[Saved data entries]
⟨
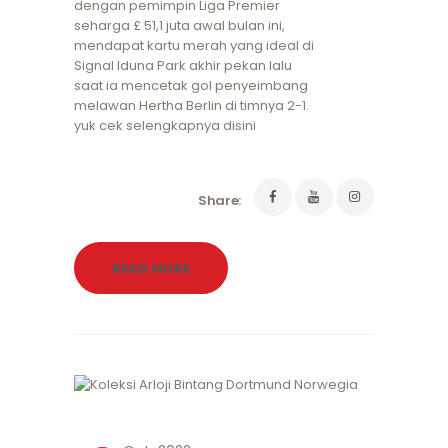
dengan pemimpin Liga Premier
seharga £ 51,1 juta awal bulan ini,
mendapat kartu merah yang ideal di
Signal Iduna Park akhir pekan lalu
saat ia mencetak gol penyeimbang
melawan Hertha Berlin di timnya 2-1.
yuk cek selengkapnya disini
Share:
READ MORE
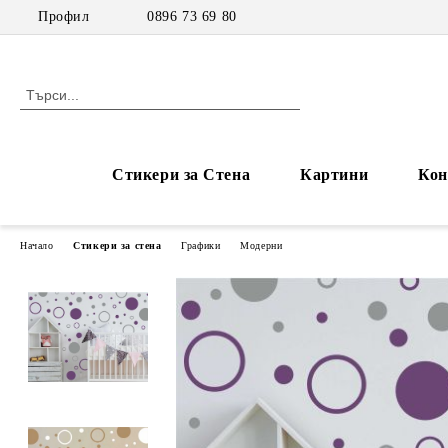
Профил
0896 73 69 80
Стикери за Стена
Картини
Кон
Начало
Стикери за стена
Графики
Модерни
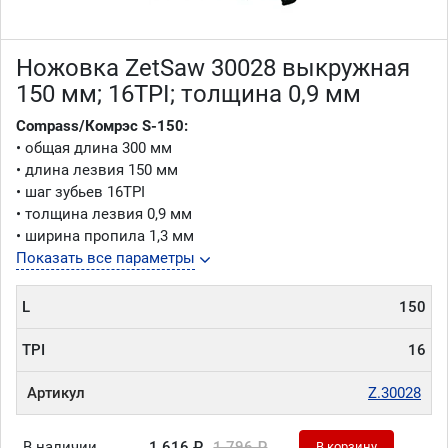
Ножовка ZetSaw 30028 выкружная
150 мм; 16TPI; толщина 0,9 мм
Compass/Комрэс S-150:
• общая длина 300 мм
• длина лезвия 150 мм
• шаг зубьев 16TPI
• толщина лезвия 0,9 мм
• ширина пропила 1,3 мм
Показать все параметры
L
150
TPI
16
Артикул
Z.30028
В наличии
1 616 ₽
1 796 ₽
В корзину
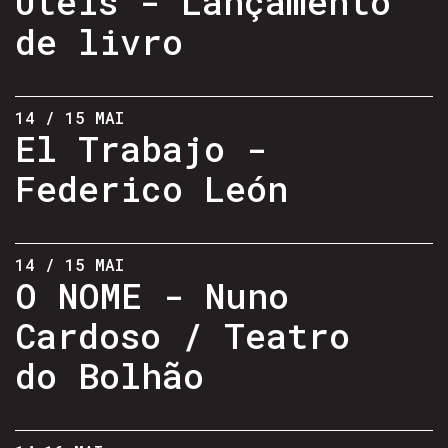
Úteis - Lançamento
de livro
14 / 15 MAI
El Trabajo -
Federico León
14 / 15 MAI
O NOME - Nuno
Cardoso / Teatro
do Bolhão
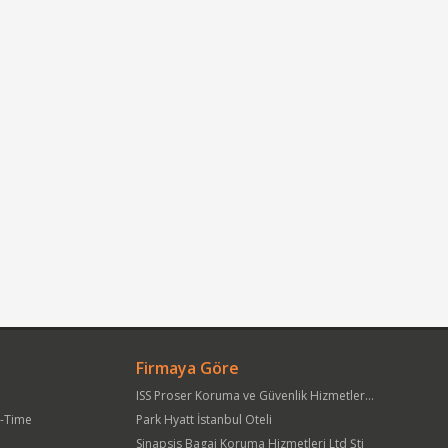
Firmaya Göre
ISS Proser Koruma ve Güvenlik Hizmetleri A.Ş.
t-Time
Park Hyatt İstanbul Oteli
Sinapsis Bagaj Koruma Hizmetleri Ltd Şti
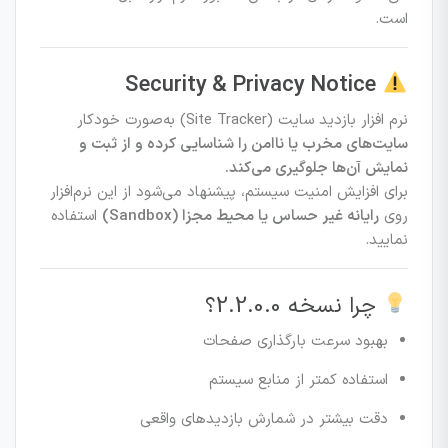
است.
Security & Privacy Notice
نرم افزار بازدید سایت (Site Tracker) به‌صورت خودکار
سایت‌های مخرب یا ناامن را شناسایی کرده و از ثبت و
نمایش آن‌ها جلوگیری می‌کند.
برای افزایش امنیت سیستم، پیشنهاد می‌شود از این نرم‌افزار
روی
رایانه غیر حساس یا محیط مجزا (Sandbox)
استفاده
نمایید.
چرا نسخه 2.2.0.0؟
بهبود سرعت بارگذاری صفحات
استفاده کمتر از منابع سیستم
دقت بیشتر در شمارش بازدیدهای واقعی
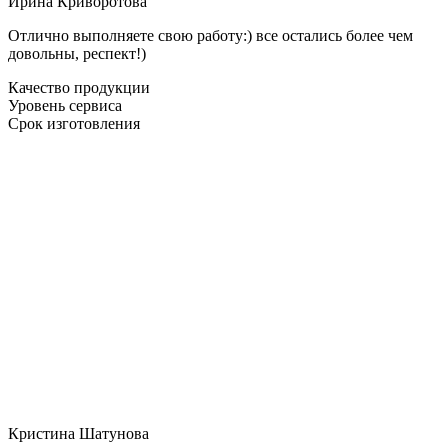
Ирина Криворотова
Отлично выполняете свою работу:) все остались более чем
довольны, респект!)
Качество продукции
Уровень сервиса
Срок изготовления
Кристина Шатунова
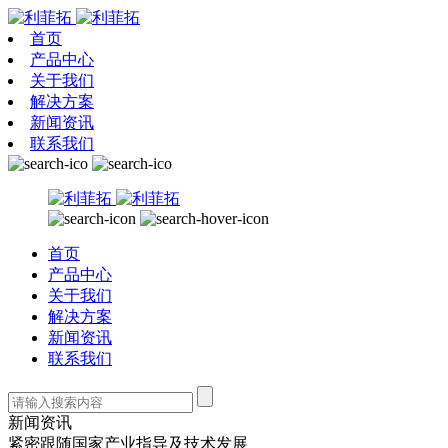
首页
产品中心
关于我们
解决方案
新闻资讯
联系我们
首页
产品中心
关于我们
解决方案
新闻资讯
联系我们
新闻资讯
紧密跟随国家产业指导及技术发展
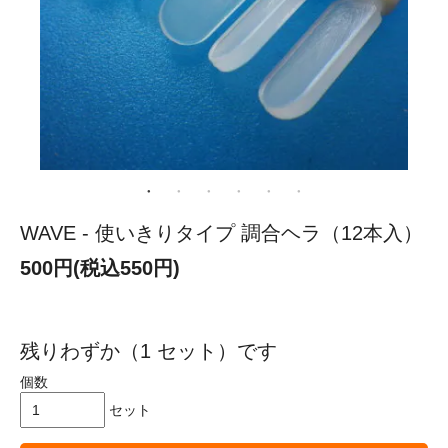
WAVE - 使いきりタイプ 調合ヘラ（12本入）
500円(税込550円)
残りわずか（1 セット）です
個数
セット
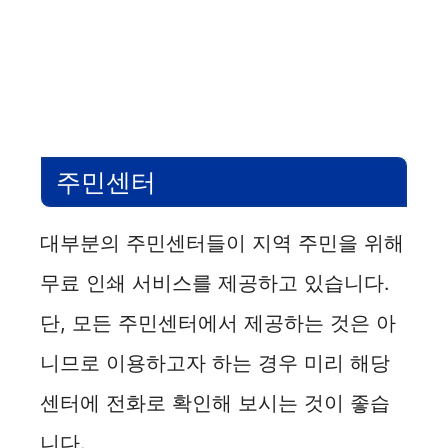
주민센터
대부분의 주민센터들이 지역 주민을 위해
무료 인쇄 서비스를 제공하고 있습니다.
단, 모든 주민센터에서 제공하는 것은 아
니므로 이용하고자 하는 경우 미리 해당
센터에 전화로 확인해 보시는 것이 좋습
니다.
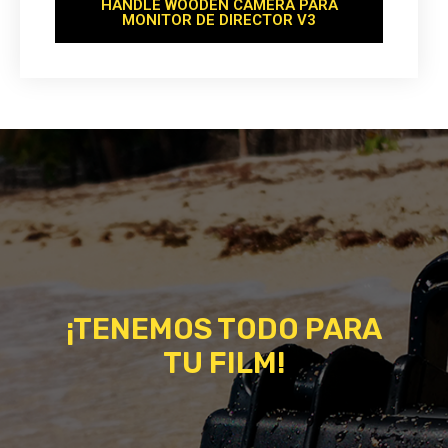
HANDLE WOODEN CAMERA PARA
MONITOR DE DIRECTOR V3
¡TENEMOS TODO PARA
TU FILM!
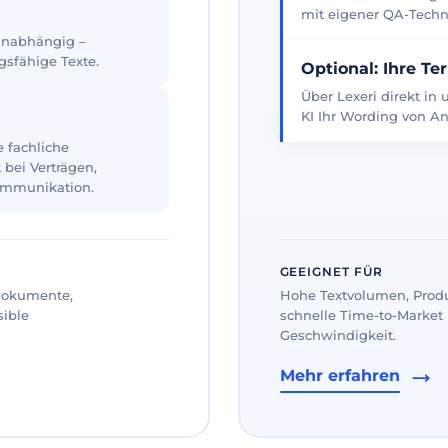
mit eigener QA-Techno
 unabhängig –
gsfähige Texte.
Optional: Ihre Te
Über Lexeri direkt in
KI Ihr Wording von An
 fachliche
 bei Verträgen,
ommunikation.
GEEIGNET FÜR
 Dokumente,
Hohe Textvolumen, Prod
sible
schnelle Time-to-Market 
Geschwindigkeit.
Mehr erfahren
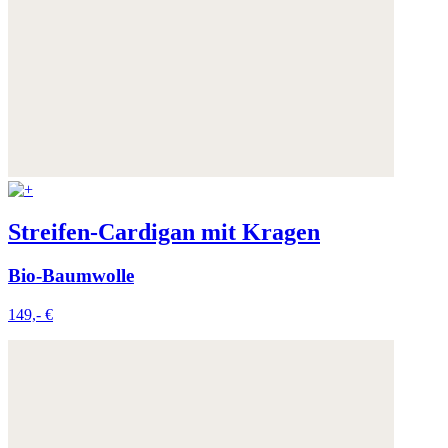
Streifen-Cardigan mit Kragen
Bio-Baumwolle
149,- €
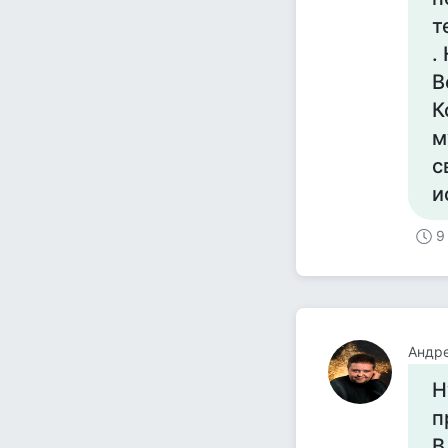
т
.
В
К
м
с
и
9
Андре
Н
п
В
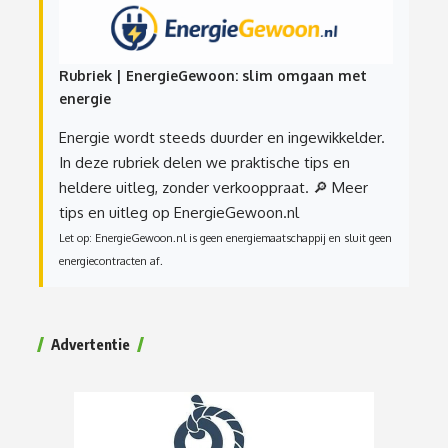
Rubriek | EnergieGewoon: slim omgaan met
energie
Energie wordt steeds duurder en ingewikkelder.
In deze rubriek delen we praktische tips en
heldere uitleg, zonder verkooppraat.
🔎 Meer
tips en uitleg op EnergieGewoon.nl
Let op: EnergieGewoon.nl is geen energiemaatschappij en sluit geen
energiecontracten af.
Advertentie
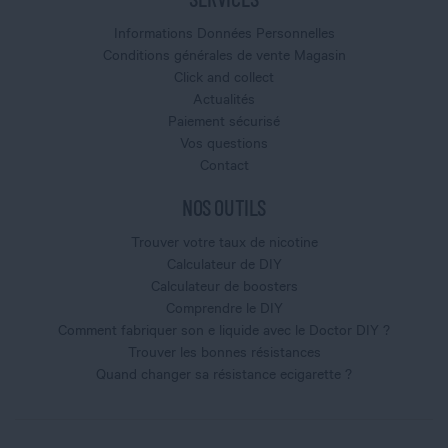
Informations Données Personnelles
Conditions générales de vente Magasin
Click and collect
Actualités
Paiement sécurisé
Vos questions
Contact
NOS OUTILS
Trouver votre taux de nicotine
Calculateur de DIY
Calculateur de boosters
Comprendre le DIY
Comment fabriquer son e liquide avec le Doctor DIY ?
Trouver les bonnes résistances
Quand changer sa résistance ecigarette ?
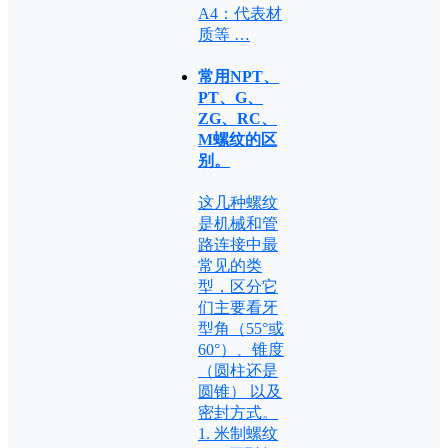
A4：代表材
质等 …
常用NPT、
PT、G、
ZG、RC、
M螺纹的区
别。
这几种螺纹
是机械和管
路连接中最
常见的类
型，区分它
们主要看牙
型角（55°或
60°）、锥度
（圆柱还是
圆锥） 以及
密封方式。
1. 米制螺纹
⟩
• [PROBLEM REQUIREMENTS]
If a line above holds the string "лезвия", copy it out.

• [ANSWER]
• длина лезвия 150 мм
• толщина лезвия 0,9 мм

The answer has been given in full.